* [Exercise requirements]: In the listing, find every line that has the string "beverage" and copy it.
──────── Dataset
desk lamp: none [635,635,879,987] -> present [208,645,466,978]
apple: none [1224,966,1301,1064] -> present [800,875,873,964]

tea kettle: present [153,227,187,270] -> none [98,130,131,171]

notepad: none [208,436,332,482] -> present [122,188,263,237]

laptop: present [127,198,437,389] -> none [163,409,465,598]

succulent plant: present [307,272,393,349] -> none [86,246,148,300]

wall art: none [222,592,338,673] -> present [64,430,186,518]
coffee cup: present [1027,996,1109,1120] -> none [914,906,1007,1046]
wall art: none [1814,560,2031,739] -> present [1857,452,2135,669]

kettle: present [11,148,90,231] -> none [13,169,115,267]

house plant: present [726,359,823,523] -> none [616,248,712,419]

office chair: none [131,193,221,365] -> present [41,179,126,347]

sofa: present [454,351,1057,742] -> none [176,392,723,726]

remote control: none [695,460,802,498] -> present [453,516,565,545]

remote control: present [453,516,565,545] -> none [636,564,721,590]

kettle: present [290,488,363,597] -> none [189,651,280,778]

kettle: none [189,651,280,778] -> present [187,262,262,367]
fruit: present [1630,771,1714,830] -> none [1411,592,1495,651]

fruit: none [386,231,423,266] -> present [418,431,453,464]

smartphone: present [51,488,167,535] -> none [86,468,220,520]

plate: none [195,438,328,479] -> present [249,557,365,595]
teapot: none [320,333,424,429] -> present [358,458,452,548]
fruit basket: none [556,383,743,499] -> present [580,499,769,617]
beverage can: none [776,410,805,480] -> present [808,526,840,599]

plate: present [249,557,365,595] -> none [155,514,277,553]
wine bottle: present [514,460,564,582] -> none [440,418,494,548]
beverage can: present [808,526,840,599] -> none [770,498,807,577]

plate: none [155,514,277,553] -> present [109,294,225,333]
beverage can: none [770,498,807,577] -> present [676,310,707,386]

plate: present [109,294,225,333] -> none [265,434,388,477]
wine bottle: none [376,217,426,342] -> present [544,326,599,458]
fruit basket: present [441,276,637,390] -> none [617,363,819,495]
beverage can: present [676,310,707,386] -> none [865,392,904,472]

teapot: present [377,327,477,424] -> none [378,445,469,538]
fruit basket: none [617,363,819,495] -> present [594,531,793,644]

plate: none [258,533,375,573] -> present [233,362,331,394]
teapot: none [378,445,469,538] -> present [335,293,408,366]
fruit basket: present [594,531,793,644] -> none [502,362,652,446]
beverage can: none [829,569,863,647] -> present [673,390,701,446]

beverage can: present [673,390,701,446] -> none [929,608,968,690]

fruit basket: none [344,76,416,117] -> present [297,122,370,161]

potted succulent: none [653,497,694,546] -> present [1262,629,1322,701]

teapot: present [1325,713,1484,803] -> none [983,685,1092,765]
────────────────
* [Reply to the task]:
beverage can: none [776,410,805,480] -> present [808,526,840,599]
beverage can: present [808,526,840,599] -> none [770,498,807,577]
beverage can: none [770,498,807,577] -> present [676,310,707,386]
beverage can: present [676,310,707,386] -> none [865,392,904,472]
beverage can: none [829,569,863,647] -> present [673,390,701,446]
beverage can: present [673,390,701,446] -> none [929,608,968,690]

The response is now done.